One GM says that the foreign substance abuse is so out of control that one of his pitchers even asked him: “Where can I get this stuff? Everyone else is using it.’’
Normally, this wouldn’t bother me beyond the effect it could have on my fantasy team roster. Gerrit Cole is another huge name who’s under suspicion, but two weeks ago I dealt him for Brandon Woodruff and Mookie Betts, so we’re good there.
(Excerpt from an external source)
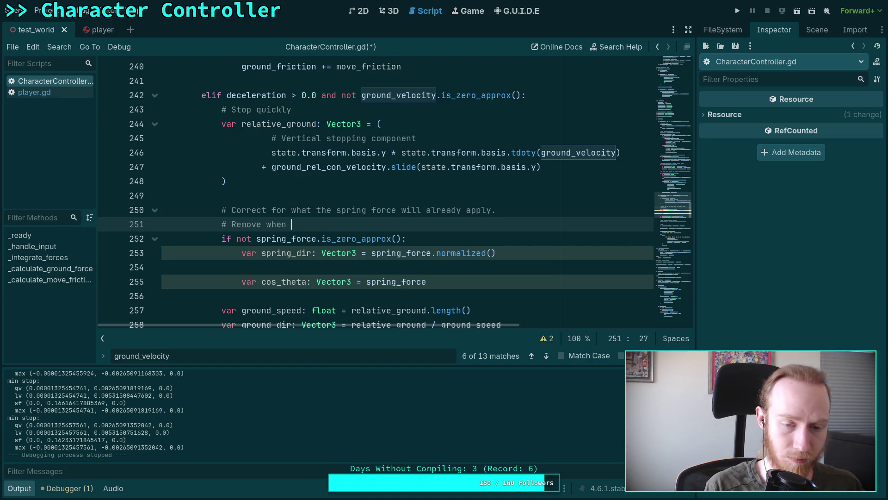
{"action": "type", "text": "aligned,"}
Cheating is inherent in sports, nowhere more than in baseball, to the extent that it has been accepted. The Astros still have that championship hardware, yeah? But if a prime object among the game’s Powers is to find a way to get offense/action back into the mix, getting the magic gunk out of the proceedings would seem a good idea.
APROPOS OF NOTHING. . . Anyone else taking an interest in the Women’s College World Series? It’s amazing. I’d love to see how Winker and Castellanos would do against FSU pitcher Kathryn Sandercock, who throws 64 mph from 43 feet. That’s insane.
MLB would kill to have the action these games have. Everything is fast, the field dimensions are compressed. What results is bang-bang ball just about every play. TML sez ckitout.
RUFUS ALERT: I’ve always wanted to watch the movie “It’’ based on the Stephen King novel of the same name. Nothing is creepier than clowns (unless it’s dolls) and Pennywise promised to be beyond creepy.
He wasn’t.
I’m a big fan of horror movies, partly because I think making a good one is the hardest thing to do in cinema. Adaptations of King books have ranged from very good (Carrie) to stupid (Cujo). “It” was better than Cujo.
Biggest problem was, Pennywise was more cartoon-ish than menacing. The movie was sort of a cross between Stranger Things and Stand By Me, not a bad combination when you’re not going for scares, but not a good combo when you are.
TUNE O’ THE DAY. . . Southside, preachin’.